Его самого тошнило от слов, которые приходилось произносить. Художнице они тоже не понравились.

– Вы сначала докажите, что я приложила руку к смерти этой… девицы.

– Доказательства требуются в суде, – рассмеялся бывший опер. – А вас никто судить не собирается. Вы просто попадете под машину… или свалитесь с лестницы, например.

Ему было неприятно пугать женщину, но как иначе заставить ее отвечать на вопросы.

– Как вы смеете…

Светлана вдруг заплакала. Слезы потекли по ее щекам, размывая крем и проделывая темные дорожки.

– Когда же это кончится? – стенала она, всхлипывая. – Он мне жизнь сломал! Я даже ребенка не смогла родить… Сема был против. Дети, мол, помеха для творчества! Я вкалывала за двоих, а он искал себя… целыми днями валялся на диване, ждал вдохновения. А оно все не являлось и не являлось. Мы ругались, скандалили, и каждый раз я оказывалась виноватой в том, что он не состоялся как художник. Я не стала его Музой! Понимаете? Он на это рассчитывал. Я должна была спать с ним, заботиться о нем, зарабатывать на хлеб насущный, да еще и служить Музой!

– Он не писал вас?

– Я отказывалась позировать ему, – призналась Светлана.

– Почему?

– Не знаю. Наверное, из упрямства. Мне претила его слащавая манера, его старомодные идеалы красоты. Его кумиры – Боттичелли и Леонардо, а я не воспринимаю такую живопись. Мне по душе Пикассо и Сальвадор Дали.

– У вас разные вкусы?

– Разные вкусы… – с горечью повторила Светлана. – Скорее, разное мироощущение. Сема твердил, что я сею хаос.
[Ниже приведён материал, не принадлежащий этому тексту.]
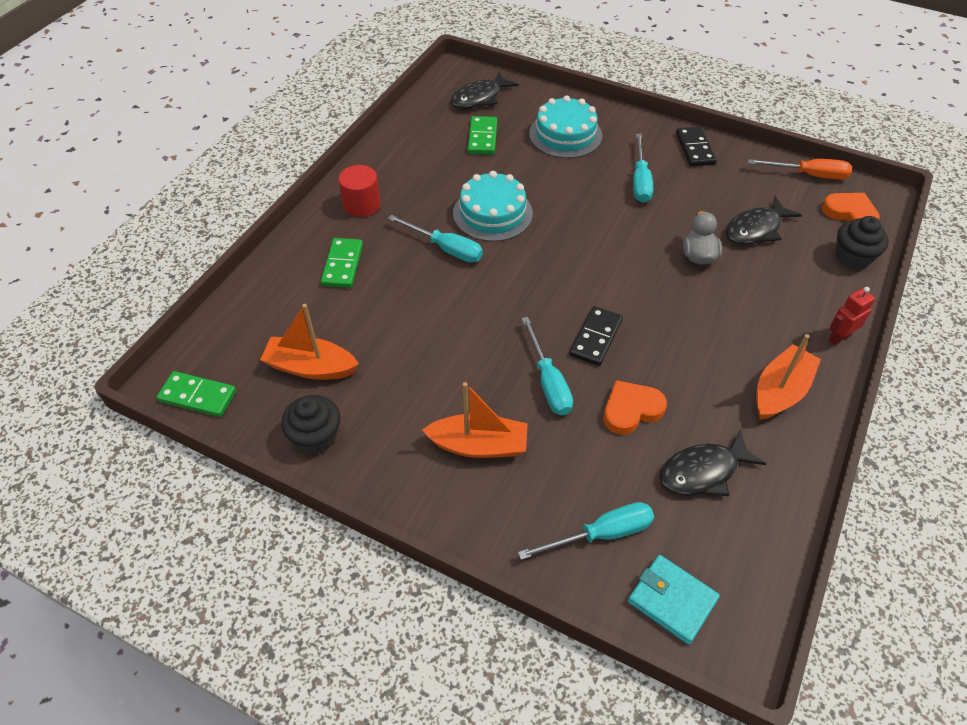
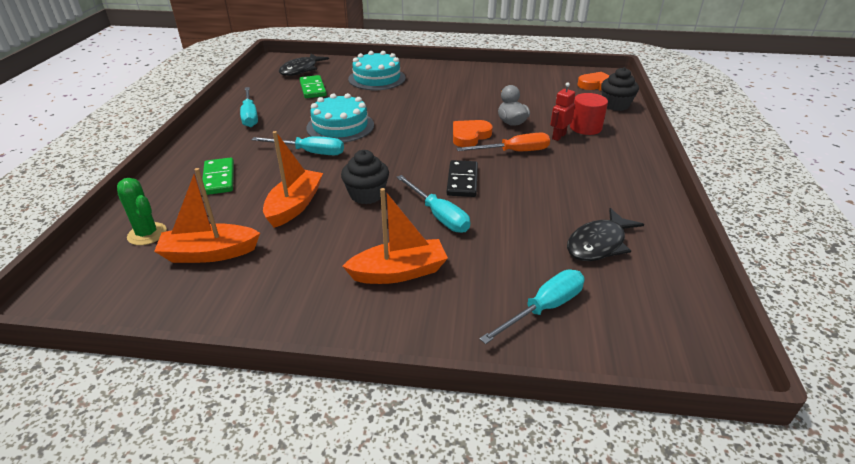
camera: 20 degrees left, 15 degrees down
(198, 396) = (88, 302): green domino -> none
(260, 325) = (147, 234): none -> green cactus
(316, 437) = (232, 305): black cupcake -> black cupcake (366, 195)
(362, 205) = (224, 140): red cylinder -> red cylinder (585, 127)
(631, 410) = (517, 218): orange heart -> orange heart (469, 136)
(640, 181) = (445, 92): turquoise screwdriver -> turquoise screwdriver (250, 116)
(672, 600) = (634, 341): turquoise wallet -> none
(695, 149) = (474, 72): black domino -> none
(755, 229) = (542, 102): black fish -> none
(780, 391) = (620, 182): orange boat -> orange boat (294, 205)
(808, 175) = (558, 73): orange screwdriver -> orange screwdriver (514, 152)
(839, 337) = (638, 146): red robot -> red robot (558, 136)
Лавров представил Светлану в образе Джоконды и внутренне улыбнулся. Ничего более неподходящего нельзя было вообразить.

– Артынов предпочитал порядок?

Она подняла на собеседника заплаканные глаза под намалеванными смоляными бровями.

– Вы говорите так… словно Сема умер.

– Он стал другим человеком после развода. И другим художником. Как вы это объясните?

Светлана пожала плечами, и ее балахон всколыхнулся.

– Вероятно, ему не нужно было жениться. Любые узы сковывают.

– Вам есть что скрывать? – прищурился Лавров.

Она помолчала, прежде чем ответить.

– Каждый человек ведет внутри себя тайную жизнь, какую он не решился бы вести открыто. Разве у вас ни разу не появлялось желания, чтобы кто-нибудь умер?

Роман вспомнил, как в сердцах желал смерти Колбину, своему шефу, а потом стыдился этих мимолетных мыслей. Светлана права. Каждому стоит заглянуть в себя, прежде чем судить других.

– Люди – не ангелы, – буркнул он.

– Вот и я не ангел. Но Ольгу я не убивала. Мы были едва знакомы.

– А ваш бывший муж мог ее убить?

– Раньше я могла бы поклясться, что нет. А сейчас… – Светлана поежилась, словно ее тело охватил озноб. – Проклятый Артынов! Он так резво пошел в гору, что я в недоумении. Я наивно полагала, что знаю его как облупленного. Он удивил не только меня. Его краски внезапно ожили, заиграли, затрепетали! В этом на самом деле есть нечто дьявольское…

– Что вы скажете о его первой натурщице, Ложниковой?

– Артынов рассказывал о ней взахлеб, не стесняясь. Он был увлечен ею. Потом остыл. Первая страсть оставляет в сердце неизгладимый след.

Лаврову показалось, что Светлана говорит о себе. Ее чувство к Артынову не угасло, – просто притупилось под гнетом бытовых неурядиц и взаимных претензий.

– Они расстались врагами?

– Не знаю, – покачала головой декораторша. – Большая любовь нередко перерастает в большую ненависть.

– Ложникова ревнива?

Брови Светланы удивленно приподнялись.

– Вероятно, да… как любая женщина.

– Могла ли она убить?

– Трудно сказать. Во всяком случае, на меня она не покушалась, – усмехнулась художница. – А ведь я, на свою беду, отняла у нее Артынова. Зачем ей через столько лет убивать какую-то натурщицу?